After more than a year of sticking my "please do not disturb" post-it on my office door 2 or three times a day, I'm officially retiring my breastpump. I hadn't yet given much thought to when I'd stop pumping when, a week ago, Violet decided she was done drinking breastmilk any way other than straight from the source.
She was never much for the bottle to begin with. We waited to introduce one until she was six or eight weeks old, and Eric's initial overtures with it were not well received. She refused to take a bottle the entirety of my maternity leave, and we worried about whether she'd be more willing once she was in daycare. I went back to work when she was three months old, and getting her settled there went more smoothly than I ever could have hoped. But she still refused to take a bottle. She wasn't upset about it, she just wouldn't eat.
Fortunately, my employer is family-friendly, and supported me as I worked around Violet's preference for nothing but the breast. I'd nurse her there at the daycare immediately before going in to work, and return at lunch time to a happy (but hungry!) baby. After lunch she'd hold out until I returned at the end of the day when we'd sit down and nurse before heading home. She made up for any missed milk when we were together at night.
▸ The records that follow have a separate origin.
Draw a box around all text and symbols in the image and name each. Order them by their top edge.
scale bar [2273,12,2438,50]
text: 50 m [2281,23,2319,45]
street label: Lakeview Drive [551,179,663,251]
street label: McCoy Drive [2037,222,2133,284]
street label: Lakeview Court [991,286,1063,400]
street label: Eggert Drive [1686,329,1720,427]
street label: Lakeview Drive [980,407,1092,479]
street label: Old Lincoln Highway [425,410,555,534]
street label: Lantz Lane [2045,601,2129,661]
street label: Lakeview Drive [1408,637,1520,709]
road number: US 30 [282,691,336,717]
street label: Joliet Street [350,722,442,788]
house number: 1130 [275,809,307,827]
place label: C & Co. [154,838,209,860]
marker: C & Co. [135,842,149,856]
She stuck with this schedule for a couple of months, while her caregivers at daycare continued to gently encourage her to accept a bottle. Once she did, she never took more than 4 ounces at a time - and usually only an ounce or two. Just enough, it seemed, to stave off hunger for a little while longer.
Since Violet was never particularly attached to the bottle, I probably shouldn't have been so surprised when she decided she was done with it. She refused it from her sippy cup, too, waiting for the milk in the cup to be replaced with water before drinking. Wanting to be certain, I kept pumping all last week while we waited to see if she changed her mind. She didn't. So I packed up the pump, and worked all day through today without taking a break to pump. I could get used to this.
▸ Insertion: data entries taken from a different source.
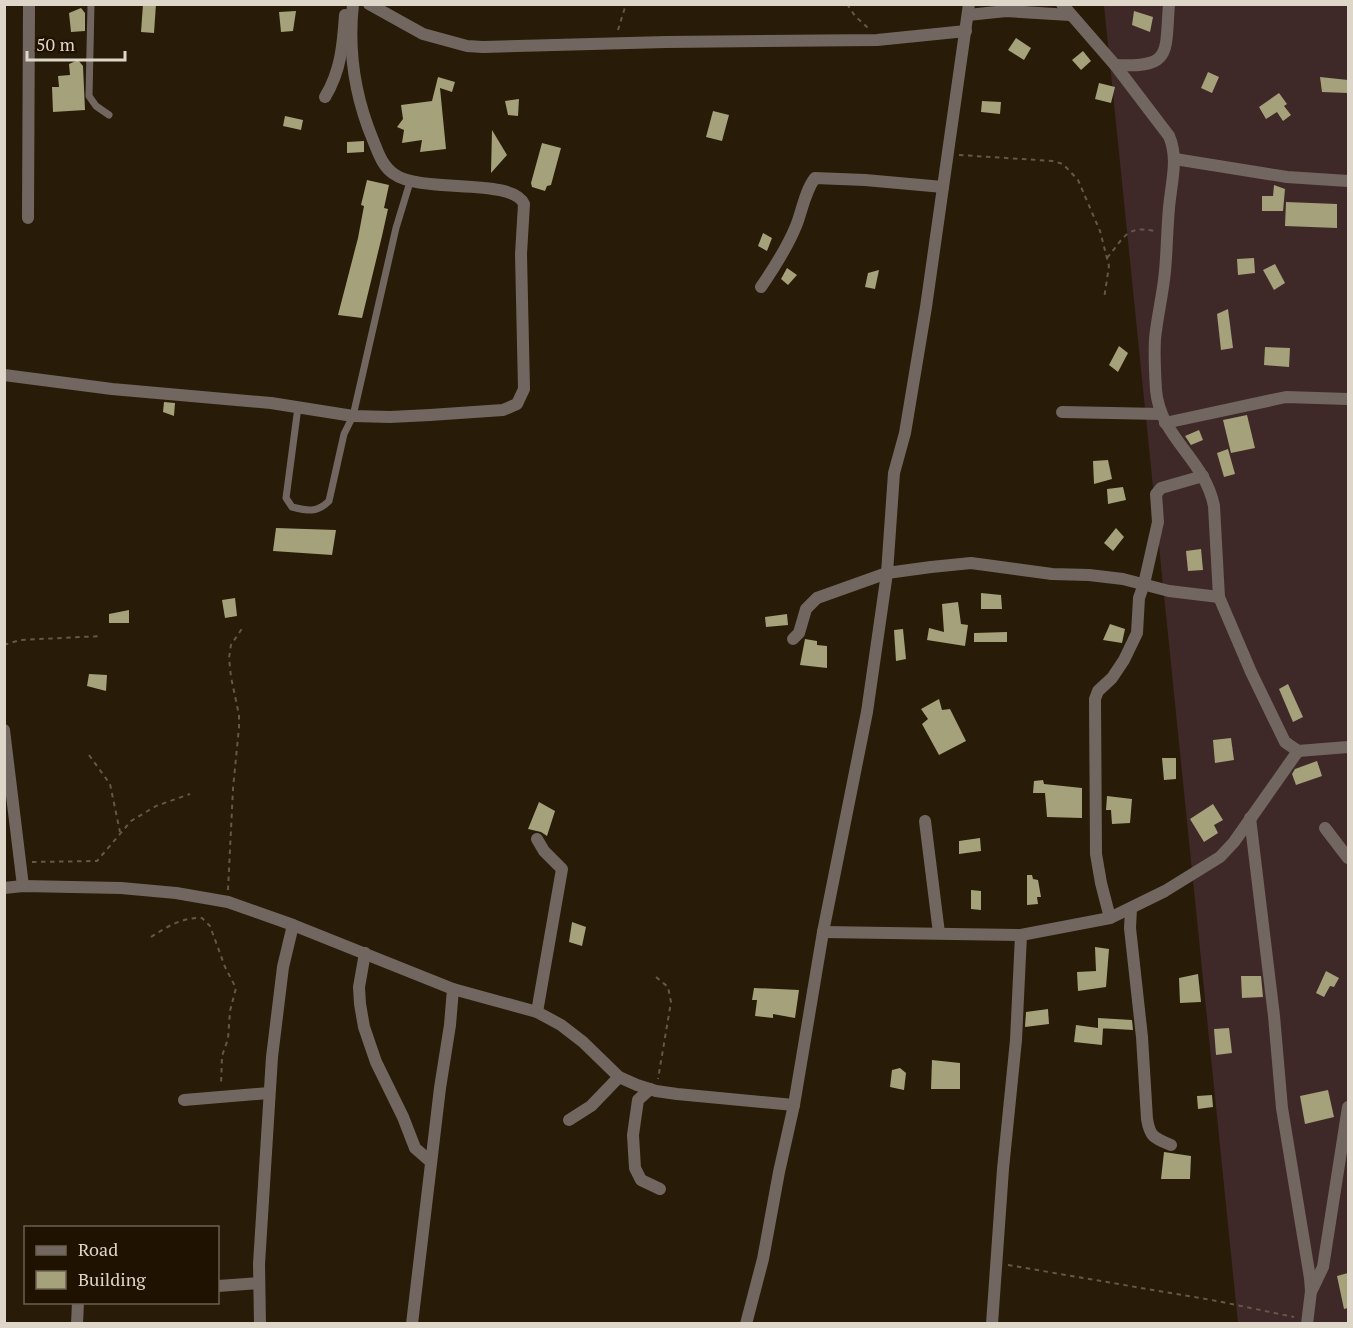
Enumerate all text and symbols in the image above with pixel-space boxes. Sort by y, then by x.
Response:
scale bar [27,24,124,62]
text: 50 m [36,32,76,56]
legend [24,1226,219,1304]
text: Road [78,1237,118,1261]
text: Building [78,1267,146,1291]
I don't know of any woman who loves to pump, and I certainly didn't, but I'm glad that I did it. I'm happy to have kept her exclusively breast-fed for more than six months despite being separated during the day, and to have continued to supply her with my milk to drink while we were apart as long as I have. She'll continue to get the benefits of breastmilk as we continue nursing whenever we're together; she's shown no sign of losing interest in that! And I'm looking forward to being done with dragging the pump to the office every day, (don't laugh) deleting my freezer stash spreadsheet, and getting back to the best parts of the nursing relationship: when she is snuggled into me and looks up and smiles. Or waves her foot in my face. Those are some of my favorite motherhood moments so far.